Data Quality > Quantity
Fine-tuning với 1000 high-quality examples thường beats 10000 noisy examples.
Data Formats
1. Instruction Format
{
"instruction": "Summarize this article",
"input": "Article text here...",
"output": "Summary here..."
}
2. Chat Format (Preferred)
{
"messages": [
{"role": "system", "content": "You are a helpful assistant."},
{"role": "user", "content": "User message"},
{"role": "assistant", "content": "Assistant response"}
]
}
3. Completion Format (Legacy)
{
"prompt": "Human: Question\n\nAssistant:",
"completion": " Response here"
}
Data Collection Strategies
1. Human Annotation
- Gold standard quality
- Expensive, slow
- Use for evaluation set
2. Synthetic Data
- Generate với stronger model (GPT-4)
- Fast, cheap
- Quality depends on generation prompt
3. Distillation
- Student learns from teacher model outputs
- Good balance of quality/cost
Data Cleaning Checklist
- Remove duplicates
- Filter short/empty examples
- Check encoding issues
- Validate format consistency
- Balance class distribution
- Split train/val/test (80/10/10)

**Instructions to follow**
Answer these from the notes on fine-tuning data above:
1. Which data format is labeled as preferred?
2. Which data collection strategy is listed for use on the evaluation set?
3. What train/val/test split ratio does the cleaning checklist give?

**Supplied material**
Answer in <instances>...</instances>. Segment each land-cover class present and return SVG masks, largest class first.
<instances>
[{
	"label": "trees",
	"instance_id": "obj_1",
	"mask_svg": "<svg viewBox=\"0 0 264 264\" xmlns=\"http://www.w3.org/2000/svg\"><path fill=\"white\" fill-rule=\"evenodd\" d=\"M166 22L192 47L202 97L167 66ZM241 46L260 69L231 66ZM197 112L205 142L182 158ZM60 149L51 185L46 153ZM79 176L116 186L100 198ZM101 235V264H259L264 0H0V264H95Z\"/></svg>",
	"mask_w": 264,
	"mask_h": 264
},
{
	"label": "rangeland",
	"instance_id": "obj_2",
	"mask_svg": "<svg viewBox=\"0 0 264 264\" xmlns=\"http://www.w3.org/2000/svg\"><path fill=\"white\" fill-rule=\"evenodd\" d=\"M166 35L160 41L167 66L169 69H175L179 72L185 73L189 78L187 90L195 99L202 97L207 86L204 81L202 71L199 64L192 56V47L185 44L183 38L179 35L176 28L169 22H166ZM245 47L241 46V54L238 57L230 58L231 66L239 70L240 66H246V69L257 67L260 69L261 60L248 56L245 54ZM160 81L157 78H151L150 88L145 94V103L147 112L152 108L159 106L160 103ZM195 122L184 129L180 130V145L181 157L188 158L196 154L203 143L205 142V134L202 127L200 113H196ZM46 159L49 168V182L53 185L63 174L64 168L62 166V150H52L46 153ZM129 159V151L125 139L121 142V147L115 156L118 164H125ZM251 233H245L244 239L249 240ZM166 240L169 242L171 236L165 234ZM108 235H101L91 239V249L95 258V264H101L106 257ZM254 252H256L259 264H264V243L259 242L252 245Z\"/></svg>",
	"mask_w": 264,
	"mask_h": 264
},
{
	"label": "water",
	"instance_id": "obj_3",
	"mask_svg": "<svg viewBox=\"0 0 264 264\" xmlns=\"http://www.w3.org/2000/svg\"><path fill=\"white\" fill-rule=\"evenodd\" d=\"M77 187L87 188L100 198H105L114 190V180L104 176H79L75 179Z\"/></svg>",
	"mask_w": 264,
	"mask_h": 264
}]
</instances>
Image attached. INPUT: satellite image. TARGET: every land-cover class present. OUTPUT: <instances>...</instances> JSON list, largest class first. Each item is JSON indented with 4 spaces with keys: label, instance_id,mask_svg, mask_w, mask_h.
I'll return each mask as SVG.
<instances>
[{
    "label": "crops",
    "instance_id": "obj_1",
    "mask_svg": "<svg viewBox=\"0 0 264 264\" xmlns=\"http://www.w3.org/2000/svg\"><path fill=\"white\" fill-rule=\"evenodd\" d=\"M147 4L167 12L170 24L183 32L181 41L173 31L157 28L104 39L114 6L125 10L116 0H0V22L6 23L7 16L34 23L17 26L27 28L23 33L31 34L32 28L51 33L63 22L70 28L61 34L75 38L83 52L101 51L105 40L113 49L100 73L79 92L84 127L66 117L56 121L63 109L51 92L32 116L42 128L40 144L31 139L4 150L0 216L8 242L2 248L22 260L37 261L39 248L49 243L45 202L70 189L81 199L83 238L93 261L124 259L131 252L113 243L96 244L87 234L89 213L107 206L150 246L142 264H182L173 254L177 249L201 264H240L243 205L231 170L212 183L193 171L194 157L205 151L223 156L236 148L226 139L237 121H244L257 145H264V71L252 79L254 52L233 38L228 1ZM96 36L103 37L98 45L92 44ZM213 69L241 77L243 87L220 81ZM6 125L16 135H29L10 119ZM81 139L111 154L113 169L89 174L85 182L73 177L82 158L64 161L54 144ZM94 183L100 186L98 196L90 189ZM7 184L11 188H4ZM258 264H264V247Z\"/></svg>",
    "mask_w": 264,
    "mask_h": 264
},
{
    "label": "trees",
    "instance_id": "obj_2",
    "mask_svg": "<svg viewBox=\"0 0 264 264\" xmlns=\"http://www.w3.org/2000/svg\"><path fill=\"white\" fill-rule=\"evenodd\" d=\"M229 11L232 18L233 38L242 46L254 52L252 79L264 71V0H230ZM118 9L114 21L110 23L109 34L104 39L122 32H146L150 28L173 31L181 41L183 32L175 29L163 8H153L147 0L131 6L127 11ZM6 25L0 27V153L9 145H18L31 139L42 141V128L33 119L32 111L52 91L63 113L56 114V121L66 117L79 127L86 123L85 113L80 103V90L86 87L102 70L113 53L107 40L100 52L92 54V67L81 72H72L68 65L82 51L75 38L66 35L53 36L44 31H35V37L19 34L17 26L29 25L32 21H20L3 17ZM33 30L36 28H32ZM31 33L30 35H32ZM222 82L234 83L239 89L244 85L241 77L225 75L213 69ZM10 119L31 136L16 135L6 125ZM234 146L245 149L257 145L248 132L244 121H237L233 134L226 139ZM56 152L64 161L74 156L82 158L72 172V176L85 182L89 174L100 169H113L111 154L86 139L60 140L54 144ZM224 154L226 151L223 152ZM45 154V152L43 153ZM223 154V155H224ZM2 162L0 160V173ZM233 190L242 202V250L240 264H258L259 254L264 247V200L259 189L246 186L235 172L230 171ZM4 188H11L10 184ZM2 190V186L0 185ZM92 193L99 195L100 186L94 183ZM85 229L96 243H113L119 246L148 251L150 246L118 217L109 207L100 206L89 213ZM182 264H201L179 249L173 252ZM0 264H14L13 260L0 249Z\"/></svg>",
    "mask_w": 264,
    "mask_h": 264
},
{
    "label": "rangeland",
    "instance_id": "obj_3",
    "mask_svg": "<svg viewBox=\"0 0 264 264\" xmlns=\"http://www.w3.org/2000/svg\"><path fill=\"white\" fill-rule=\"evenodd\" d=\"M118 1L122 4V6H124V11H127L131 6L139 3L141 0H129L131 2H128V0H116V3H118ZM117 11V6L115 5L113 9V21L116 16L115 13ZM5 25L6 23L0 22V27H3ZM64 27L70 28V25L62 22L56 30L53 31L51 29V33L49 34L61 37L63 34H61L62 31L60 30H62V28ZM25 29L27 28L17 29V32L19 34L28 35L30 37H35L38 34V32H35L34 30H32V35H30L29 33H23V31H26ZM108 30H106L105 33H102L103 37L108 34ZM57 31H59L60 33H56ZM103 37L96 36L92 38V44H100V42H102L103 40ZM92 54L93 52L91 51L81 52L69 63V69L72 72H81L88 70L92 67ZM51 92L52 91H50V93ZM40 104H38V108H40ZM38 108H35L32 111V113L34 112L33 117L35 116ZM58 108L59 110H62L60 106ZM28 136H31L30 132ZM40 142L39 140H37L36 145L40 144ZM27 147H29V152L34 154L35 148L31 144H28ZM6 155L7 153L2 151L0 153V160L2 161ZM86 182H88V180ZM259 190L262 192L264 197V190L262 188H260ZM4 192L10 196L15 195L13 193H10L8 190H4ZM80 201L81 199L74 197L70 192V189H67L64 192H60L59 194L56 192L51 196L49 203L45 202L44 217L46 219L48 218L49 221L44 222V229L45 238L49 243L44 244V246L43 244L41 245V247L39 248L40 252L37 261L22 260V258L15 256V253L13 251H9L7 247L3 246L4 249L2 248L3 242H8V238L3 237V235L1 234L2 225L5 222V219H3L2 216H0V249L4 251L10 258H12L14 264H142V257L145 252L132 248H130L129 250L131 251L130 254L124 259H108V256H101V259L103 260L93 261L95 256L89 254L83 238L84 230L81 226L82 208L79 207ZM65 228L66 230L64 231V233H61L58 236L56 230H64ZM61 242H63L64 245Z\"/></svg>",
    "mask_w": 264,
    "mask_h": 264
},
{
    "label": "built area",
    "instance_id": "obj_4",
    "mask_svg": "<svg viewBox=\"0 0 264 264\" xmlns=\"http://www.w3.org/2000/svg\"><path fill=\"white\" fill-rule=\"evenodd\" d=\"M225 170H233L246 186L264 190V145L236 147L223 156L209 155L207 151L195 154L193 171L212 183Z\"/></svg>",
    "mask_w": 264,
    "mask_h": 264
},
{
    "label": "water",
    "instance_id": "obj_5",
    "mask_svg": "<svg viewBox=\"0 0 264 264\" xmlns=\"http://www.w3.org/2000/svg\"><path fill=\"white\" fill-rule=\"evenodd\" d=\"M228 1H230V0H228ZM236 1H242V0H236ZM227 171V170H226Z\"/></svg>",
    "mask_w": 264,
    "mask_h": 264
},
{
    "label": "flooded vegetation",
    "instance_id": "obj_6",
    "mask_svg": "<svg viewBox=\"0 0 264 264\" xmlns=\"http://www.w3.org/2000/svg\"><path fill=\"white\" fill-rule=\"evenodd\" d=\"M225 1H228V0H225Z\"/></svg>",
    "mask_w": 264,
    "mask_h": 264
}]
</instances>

**Final answer**
1. Chat Format
2. Human Annotation
3. 80/10/10